Ballot Boxing: Ted Cruz evolves on Syrian refugees
Video from early 2014 shows the senator supporting their admittance to the United States
Welcome to Ballot Boxing, WORLD’s weekly roundup of political news and views from the presidential campaign trail.
Presidential politics went global this week, as the 2016 contenders staked out positions on national security in the wake of last week’s brutal terrorist attacks in Paris.
The hottest point of debate: Syrian refugees.
As House Republicans passed a bill to tighten security measures for Syrian and Iraqi refugees, nearly every Republican presidential candidate called for a halt to all or most Syrian refugees entering the United States.
Before the Paris attacks, Sen. Ted Cruz, R-Texas, already had declared he would end the Obama administration’s plan to allow up to 10,000 Syrian refugees into the United States next year. On Monday, Cruz doubled down on his position, saying bringing more Syrian refugees to the United States would be “nothing short of lunacy.”
That’s a shift for Cruz. Early last year, the senator defended admitting Syrian refugees, and said the United States should continue to accept them. In a video still posted on Cruz’s U.S. Senate website (and embedded below), he told Fox News:
“We have welcomed refugees—the tired, huddled masses—for centuries. That’s been the history of the United States. … We have to continue to be vigilant to make sure those coming are not affiliated with the terrorists, but we can do that.”
Now many Republican candidates say we can’t do that.
Sen. Marco Rubio, R-Fla., said the desire to help Syrian refugees was good, but background checks can’t ferret out a few terrorists among millions of refugees: “Who do you call in Syria to background check them?”
The dynamic certainly has worsened since the rise of the Islamic State last summer, but the same question also could apply to refugees from troubled nations all over the world, including other countries with terror networks active long before the ISIS advance.
Other GOP candidates took harder lines.
New Jersey Gov. Chris Christie told radio host Hugh Hewitt he doesn’t trust the Obama administration to vet refugees, adding, “I don’t think that orphans under 5 should be admitted to the United States at this point.”
Those comments came less than three months after the world convulsed over the image of Aylan Kurdi’s dead body washed up on a beach in Turkey. The small child was a 3-year-old Syrian refugee.
The Republican front-runners also called for a halt to Syrian refugees entering the United States.

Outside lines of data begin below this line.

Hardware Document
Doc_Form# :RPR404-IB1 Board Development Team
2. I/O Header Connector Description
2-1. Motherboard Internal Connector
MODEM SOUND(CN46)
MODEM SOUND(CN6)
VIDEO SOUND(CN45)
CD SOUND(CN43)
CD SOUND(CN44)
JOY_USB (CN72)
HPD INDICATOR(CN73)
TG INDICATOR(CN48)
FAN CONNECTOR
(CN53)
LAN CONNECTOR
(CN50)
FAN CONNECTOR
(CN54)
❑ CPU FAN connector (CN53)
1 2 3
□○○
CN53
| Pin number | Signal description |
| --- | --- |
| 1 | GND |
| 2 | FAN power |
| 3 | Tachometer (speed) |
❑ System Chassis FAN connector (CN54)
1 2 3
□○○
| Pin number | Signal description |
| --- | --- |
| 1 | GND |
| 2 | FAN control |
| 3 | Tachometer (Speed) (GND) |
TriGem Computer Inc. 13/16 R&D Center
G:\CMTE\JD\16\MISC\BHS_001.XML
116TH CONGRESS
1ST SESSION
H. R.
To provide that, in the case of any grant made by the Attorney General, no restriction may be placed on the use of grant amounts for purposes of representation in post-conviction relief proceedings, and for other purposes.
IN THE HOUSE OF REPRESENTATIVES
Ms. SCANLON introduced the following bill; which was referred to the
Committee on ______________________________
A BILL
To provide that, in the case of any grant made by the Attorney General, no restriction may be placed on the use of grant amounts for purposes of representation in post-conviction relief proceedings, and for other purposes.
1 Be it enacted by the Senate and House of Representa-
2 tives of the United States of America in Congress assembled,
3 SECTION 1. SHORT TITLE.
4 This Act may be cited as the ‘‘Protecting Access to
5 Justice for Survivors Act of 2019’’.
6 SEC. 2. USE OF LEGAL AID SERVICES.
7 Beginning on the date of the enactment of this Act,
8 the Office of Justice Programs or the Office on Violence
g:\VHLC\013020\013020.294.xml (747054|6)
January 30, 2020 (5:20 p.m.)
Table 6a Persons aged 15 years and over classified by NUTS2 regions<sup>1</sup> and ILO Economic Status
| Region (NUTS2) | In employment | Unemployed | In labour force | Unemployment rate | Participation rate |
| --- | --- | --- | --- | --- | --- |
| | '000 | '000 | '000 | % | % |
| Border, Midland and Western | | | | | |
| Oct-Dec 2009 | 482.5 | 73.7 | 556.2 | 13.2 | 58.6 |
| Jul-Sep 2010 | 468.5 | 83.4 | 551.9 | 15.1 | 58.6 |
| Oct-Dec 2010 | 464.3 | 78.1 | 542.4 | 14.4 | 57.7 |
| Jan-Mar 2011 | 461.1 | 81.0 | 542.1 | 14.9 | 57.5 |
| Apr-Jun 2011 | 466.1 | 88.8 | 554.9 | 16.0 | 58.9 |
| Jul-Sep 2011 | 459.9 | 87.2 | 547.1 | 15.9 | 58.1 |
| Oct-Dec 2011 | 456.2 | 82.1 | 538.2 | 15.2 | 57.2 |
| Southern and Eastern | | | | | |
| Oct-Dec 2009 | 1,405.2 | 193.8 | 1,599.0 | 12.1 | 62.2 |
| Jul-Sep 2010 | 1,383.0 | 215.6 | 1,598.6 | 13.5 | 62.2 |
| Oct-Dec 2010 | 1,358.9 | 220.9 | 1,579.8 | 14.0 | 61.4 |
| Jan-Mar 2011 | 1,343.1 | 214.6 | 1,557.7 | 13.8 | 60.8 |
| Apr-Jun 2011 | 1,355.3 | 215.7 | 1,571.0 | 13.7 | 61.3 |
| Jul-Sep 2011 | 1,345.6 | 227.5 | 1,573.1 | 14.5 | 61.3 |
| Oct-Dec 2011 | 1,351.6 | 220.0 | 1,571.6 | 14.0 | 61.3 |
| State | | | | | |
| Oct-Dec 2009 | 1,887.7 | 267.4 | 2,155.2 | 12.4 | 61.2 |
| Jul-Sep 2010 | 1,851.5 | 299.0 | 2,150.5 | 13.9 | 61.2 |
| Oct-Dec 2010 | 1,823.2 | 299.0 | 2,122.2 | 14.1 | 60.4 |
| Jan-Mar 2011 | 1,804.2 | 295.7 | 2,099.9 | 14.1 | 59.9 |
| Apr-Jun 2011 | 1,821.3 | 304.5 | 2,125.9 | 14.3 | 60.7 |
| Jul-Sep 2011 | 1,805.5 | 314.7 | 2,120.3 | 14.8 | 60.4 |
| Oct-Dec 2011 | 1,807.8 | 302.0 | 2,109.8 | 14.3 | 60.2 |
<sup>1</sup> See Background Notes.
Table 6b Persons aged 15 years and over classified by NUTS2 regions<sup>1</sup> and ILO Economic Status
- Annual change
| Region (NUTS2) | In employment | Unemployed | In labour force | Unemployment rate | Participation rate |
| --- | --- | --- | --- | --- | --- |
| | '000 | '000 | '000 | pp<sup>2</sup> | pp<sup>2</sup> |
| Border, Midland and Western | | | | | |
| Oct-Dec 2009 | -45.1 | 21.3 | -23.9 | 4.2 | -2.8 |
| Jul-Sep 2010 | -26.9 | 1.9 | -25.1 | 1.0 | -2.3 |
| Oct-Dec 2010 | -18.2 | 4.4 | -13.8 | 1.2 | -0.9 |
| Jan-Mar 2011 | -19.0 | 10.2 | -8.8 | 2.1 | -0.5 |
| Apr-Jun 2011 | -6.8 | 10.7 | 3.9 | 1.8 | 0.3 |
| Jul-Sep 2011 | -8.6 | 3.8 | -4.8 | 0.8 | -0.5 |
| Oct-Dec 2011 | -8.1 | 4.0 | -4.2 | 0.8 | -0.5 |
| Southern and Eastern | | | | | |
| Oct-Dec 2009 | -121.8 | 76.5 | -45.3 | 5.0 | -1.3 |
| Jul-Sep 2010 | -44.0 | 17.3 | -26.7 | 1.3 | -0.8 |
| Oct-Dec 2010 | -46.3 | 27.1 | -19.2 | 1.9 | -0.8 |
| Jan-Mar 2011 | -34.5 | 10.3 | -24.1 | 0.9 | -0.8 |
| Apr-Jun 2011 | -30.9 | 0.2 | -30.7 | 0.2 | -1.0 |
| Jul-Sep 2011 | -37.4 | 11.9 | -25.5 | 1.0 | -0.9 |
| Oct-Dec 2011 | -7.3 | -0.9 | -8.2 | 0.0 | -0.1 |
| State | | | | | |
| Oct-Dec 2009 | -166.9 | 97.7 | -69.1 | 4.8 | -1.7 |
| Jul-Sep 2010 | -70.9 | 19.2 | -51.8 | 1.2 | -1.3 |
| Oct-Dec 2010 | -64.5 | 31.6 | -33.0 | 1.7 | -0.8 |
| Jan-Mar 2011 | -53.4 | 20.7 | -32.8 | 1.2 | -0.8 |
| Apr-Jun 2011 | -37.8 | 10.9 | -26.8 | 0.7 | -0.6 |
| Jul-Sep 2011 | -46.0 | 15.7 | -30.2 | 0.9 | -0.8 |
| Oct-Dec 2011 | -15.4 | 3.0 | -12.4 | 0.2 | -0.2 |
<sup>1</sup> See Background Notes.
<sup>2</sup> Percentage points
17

Donald Trump said he would not only stop more Syrian refugees from arriving, he also would deport any Syrian refugees already allowed into the country under the Obama administration.
“They’re going to be gone,” the billionaire businessman told Yahoo News. “They will go back. … I’ve said it before, in fact, and everyone hears what I say, including them, believe it or not. But if they’re here, they have to go back, because we cannot take a chance.”
Fellow front-runner Ben Carson didn’t call for deporting Syrian refugees, but the retired neurosurgeon did say that after the Paris attacks “the U.S. simply cannot, should not, and must not accept any Syrian refugees.”
At a campaign stop in Alabama yesterday, Carson spoke about protecting the nation from terrorists by saying, “If there’s a rabid dog running around in your neighborhood, you’re probably not going to assume something good about that dog. And you’re probably going to put your children out of the way. That doesn’t mean that you hate all dogs.” (By the end of the day, Carson was referring to good and bad “apples” instead of “dogs.”)
Former Florida Gov. Jeb Bush called for a cautious approach, saying the United States should pause the refugee program until officials are sure the vetting process is sufficient, but then should continue to allow “a limited number” of refugees. He also cautioned against becoming overzealous in rhetoric about all refugees: “There ought to be a balance.”
As politicians continued to debate the balance between security and compassion, theologian Russell Moore, president of the Ethics and Religious Liberty Commission of the Southern Baptist Convention, offered perspective in a Washington Post column.
Read Moore’s entire column for context, but here’s an excerpt to chew on:
“While this kind of complicated geopolitical situation requires prudence, it also requires virtue. We should debate what it would take to ensure adequate vetting of refugees, but we should not allow ourselves to engage in the kind of rhetoric we’ve heard in recent days—about, for instance, requiring ID cards for Muslim American citizens or considering warrantless searches of their homes or houses of worship.
“It is one thing to have disagreement about whether the vetting process is adequate. It is quite another to seek to permanently turn our backs on Syrian refugees altogether.”